Drito

joined 11 months ago
[–] [email protected] 5 points 4 months ago (1 children)

Flakes is still experimental. NixOS devs takes a bunch of time to release that. So most experienced users have enabled Flakes since years. Two different systems are available, which does not help ease of learning.

[–] [email protected] 17 points 5 months ago (4 children)

I don't use KDE but I suppose the click is detected on button release, not during the press. It should adress all these questions.

[–] [email protected] 2 points 5 months ago

Glibc has extensions that fragment compatibility. If Glibc is replaced by another libc, some apps prints an error, or don't work. I noticed that on Alpine.

[–] [email protected] 6 points 5 months ago* (last edited 5 months ago)

For me the main config difficulty is from the statusbar. Polybar, Eww, are harder to config comparing to the WM. I solved that with Tint2 bar. It can be configured from an GUI, for the basics. The only code I added to config is simple.

execp_command = xdotool getwindowfocus getwindowname

It prints the window name on the bar. It is useful for bspwm windows.

[–] [email protected] 1 points 5 months ago

My worst experience was on Linux Void.

The iso has an encryption key problem. I tried the distro one year after, the same problem 😆 . Its the only distro that has that kind of problem. Once the problem is solved thanks to the forum, the shell didn't switch the language properly, the "-" prints a wierd character, most keys on the that row was wrong. Maybe all the praise for that distro comes from non-french speaking people, so they didn't saw the problem.

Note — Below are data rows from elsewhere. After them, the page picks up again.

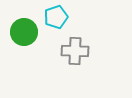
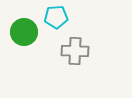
cyan pentagon: rotated 15 degrees clockwise
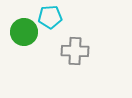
cyan pentagon: moved 6 px left
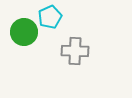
cyan pentagon: rotated 20 degrees counterclockwise
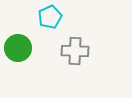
green circle: moved 6 px left, 16 px down
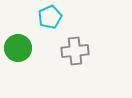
gray cross: rotated 8 degrees counterclockwise
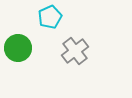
gray cross: rotated 32 degrees counterclockwise
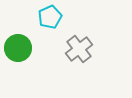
gray cross: moved 4 px right, 2 px up
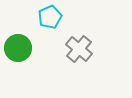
gray cross: rotated 12 degrees counterclockwise
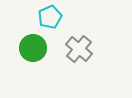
green circle: moved 15 px right
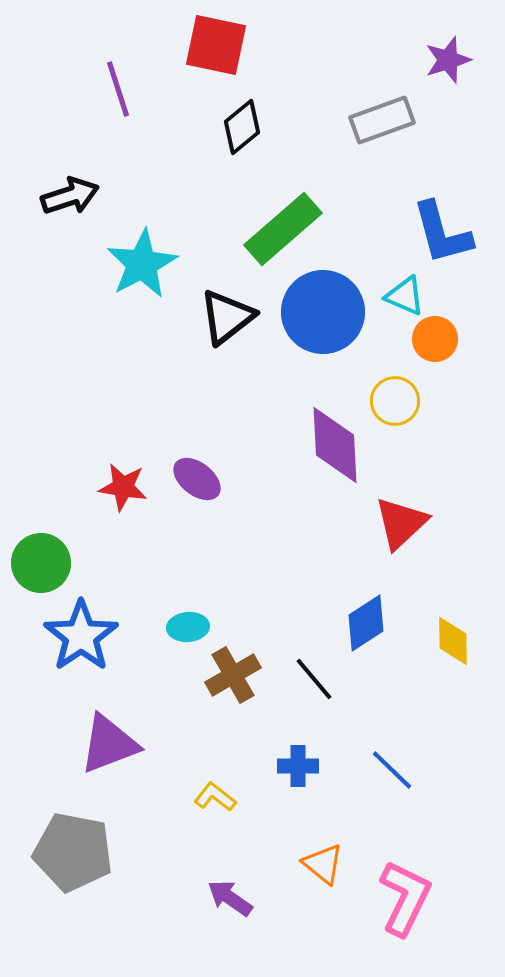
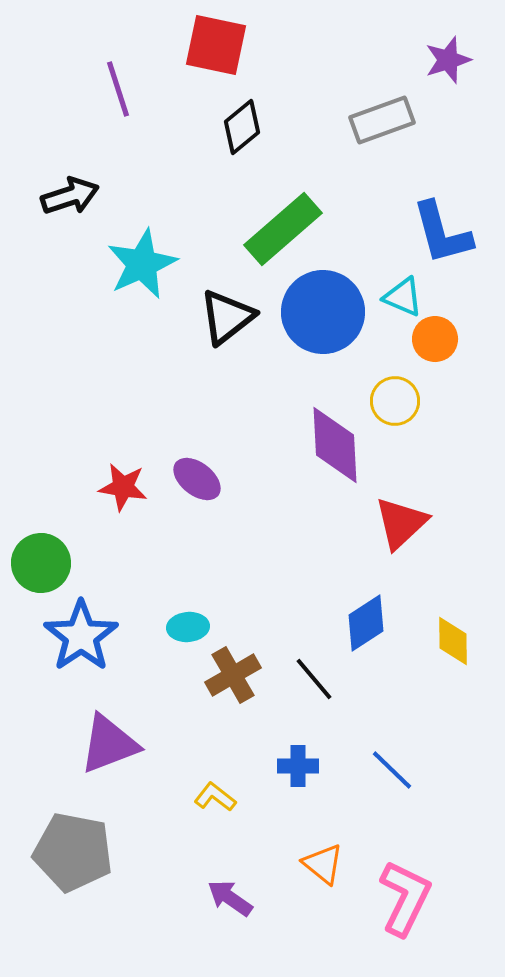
cyan star: rotated 4 degrees clockwise
cyan triangle: moved 2 px left, 1 px down
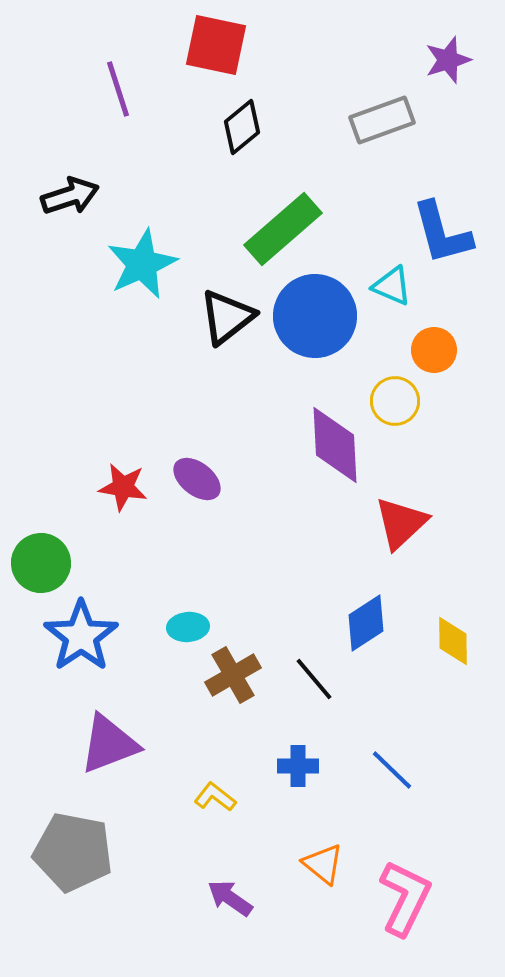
cyan triangle: moved 11 px left, 11 px up
blue circle: moved 8 px left, 4 px down
orange circle: moved 1 px left, 11 px down
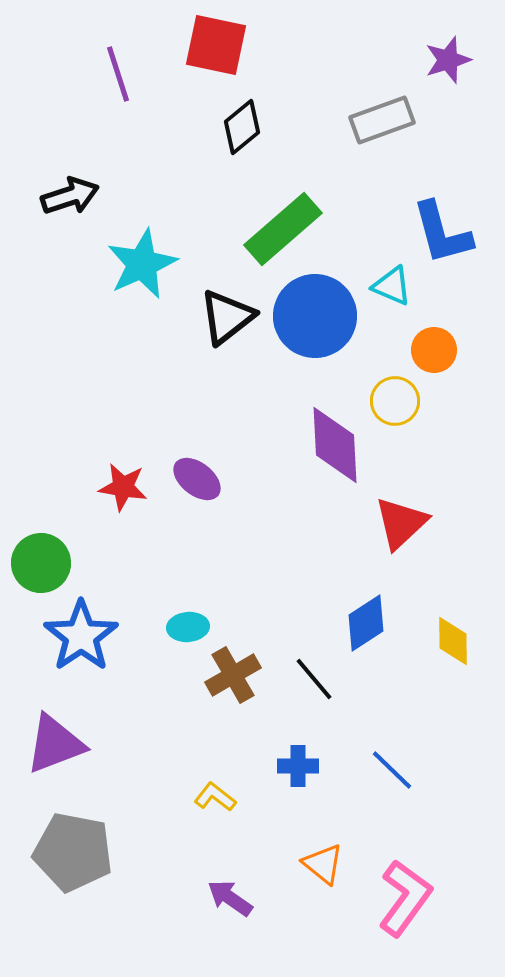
purple line: moved 15 px up
purple triangle: moved 54 px left
pink L-shape: rotated 10 degrees clockwise
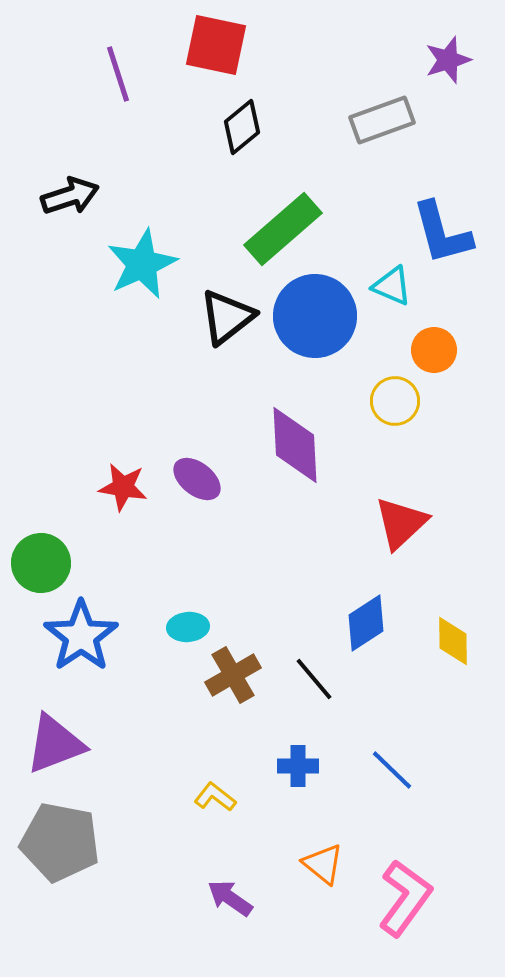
purple diamond: moved 40 px left
gray pentagon: moved 13 px left, 10 px up
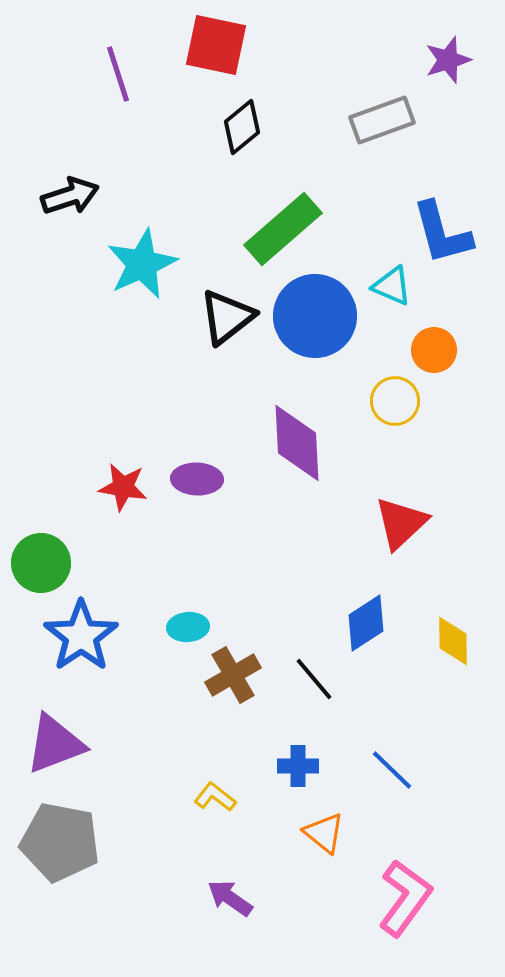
purple diamond: moved 2 px right, 2 px up
purple ellipse: rotated 36 degrees counterclockwise
orange triangle: moved 1 px right, 31 px up
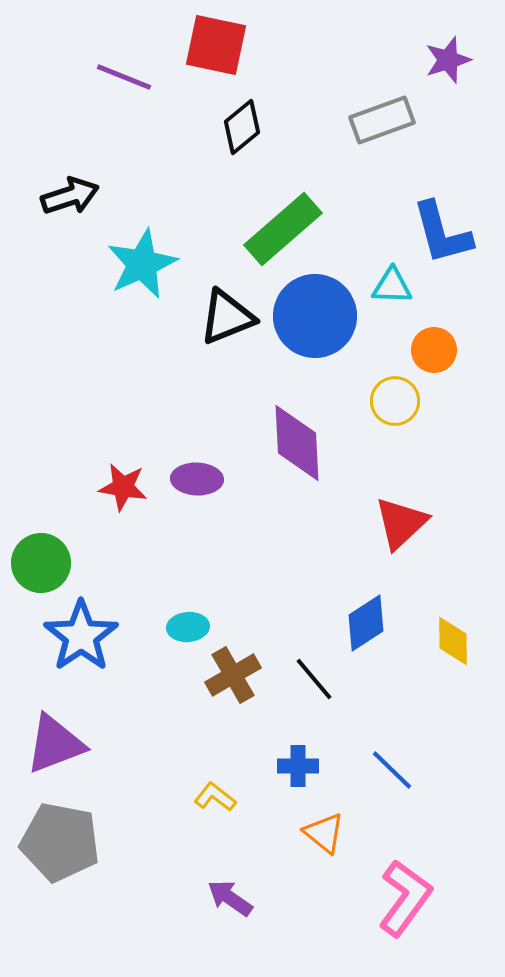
purple line: moved 6 px right, 3 px down; rotated 50 degrees counterclockwise
cyan triangle: rotated 21 degrees counterclockwise
black triangle: rotated 16 degrees clockwise
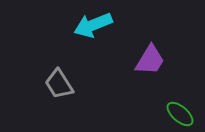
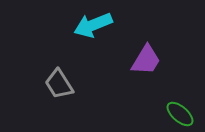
purple trapezoid: moved 4 px left
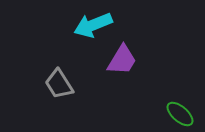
purple trapezoid: moved 24 px left
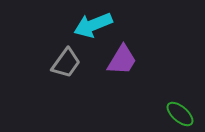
gray trapezoid: moved 7 px right, 21 px up; rotated 112 degrees counterclockwise
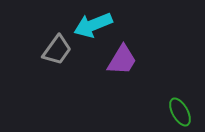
gray trapezoid: moved 9 px left, 13 px up
green ellipse: moved 2 px up; rotated 20 degrees clockwise
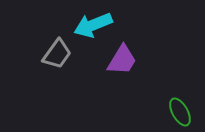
gray trapezoid: moved 4 px down
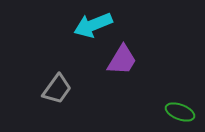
gray trapezoid: moved 35 px down
green ellipse: rotated 40 degrees counterclockwise
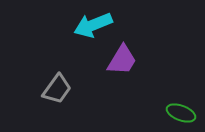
green ellipse: moved 1 px right, 1 px down
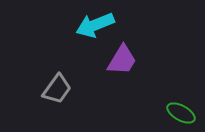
cyan arrow: moved 2 px right
green ellipse: rotated 8 degrees clockwise
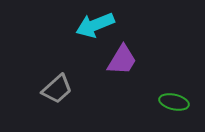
gray trapezoid: rotated 12 degrees clockwise
green ellipse: moved 7 px left, 11 px up; rotated 16 degrees counterclockwise
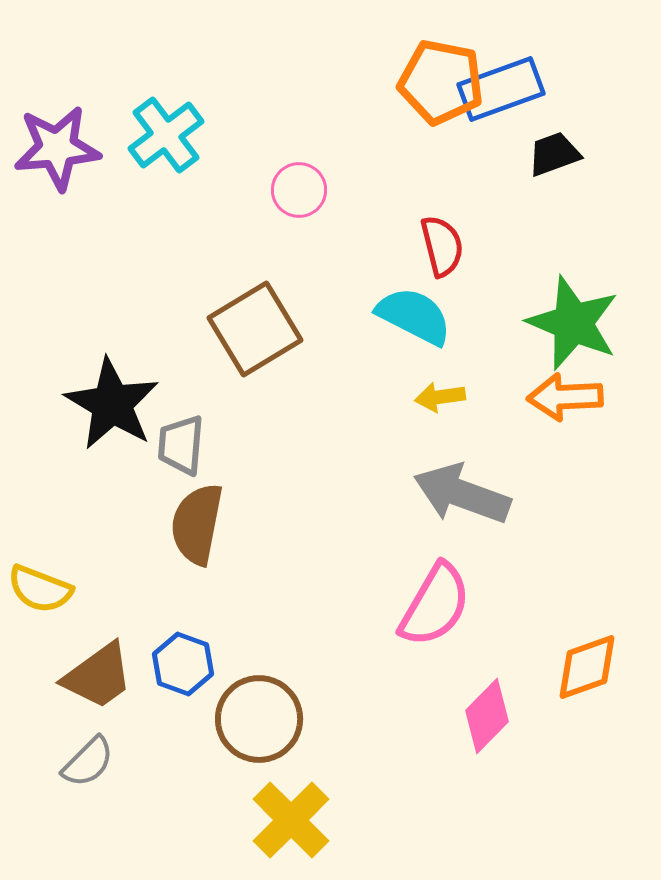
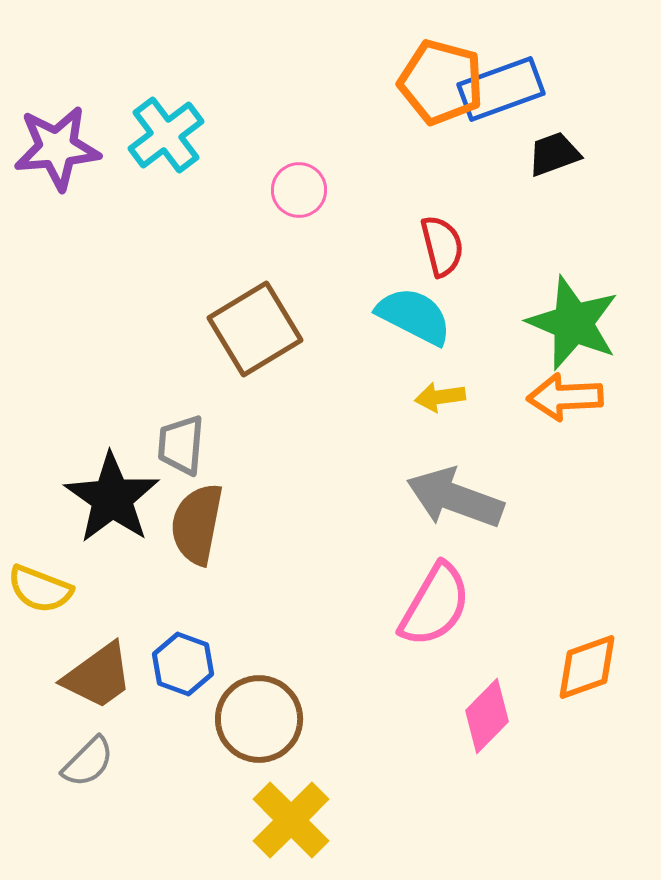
orange pentagon: rotated 4 degrees clockwise
black star: moved 94 px down; rotated 4 degrees clockwise
gray arrow: moved 7 px left, 4 px down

I know, the DE versions of the iso should works nice, but Void is advertised as minimalist, I want my WM. If this is that hard to switch the installation to french language, why Alpine is able to provide a correct installation experience (not easy, but correct) ?

[–] [email protected] 3 points 5 months ago (2 children)

Whats the problem with XFWM ?

[–] [email protected] 2 points 5 months ago* (last edited 5 months ago) (1 children)

I tried I3 but it seems the new window always appears in a vertical slice, maybe some people like that so windows are set manually. I prefer automatic tiling, I use Bspwm for that. It needs two config files but they are simple, no programming is required. Its way to split screen is almost always good. In the rare exceptions I add a rule in the main config file so the app appears in a floating window.

[–] [email protected] 7 points 5 months ago

4 month ago is not that bad for such a small project. Eww looks more active, but I don't have the patience to learn how to create a menu. Its way too DIY for me.

[–] [email protected] 1 points 5 months ago

You can use live isos. Some distros, such as Manjaro or Fedora spins, has several isos, one per DE.

[–] [email protected] 5 points 5 months ago

Alpine was the most interesting for me. It goes against the tendency of complicating the systems. I have to use Arch because everything can work on that distro.

[–] [email protected] 1 points 6 months ago* (last edited 6 months ago)

Alpine Linux is the most sane distro I tried. The absence of glibc brought limitations unfortunately, but it is the fault of developers that uses that shit instead of pure libc.

[–] [email protected] 4 points 6 months ago* (last edited 6 months ago) (1 children)

I do a bit of programming. Git help is about terminal commands. There are graphical front ends but I have to learn how to use them. I use terminal also for package management for the same reasons.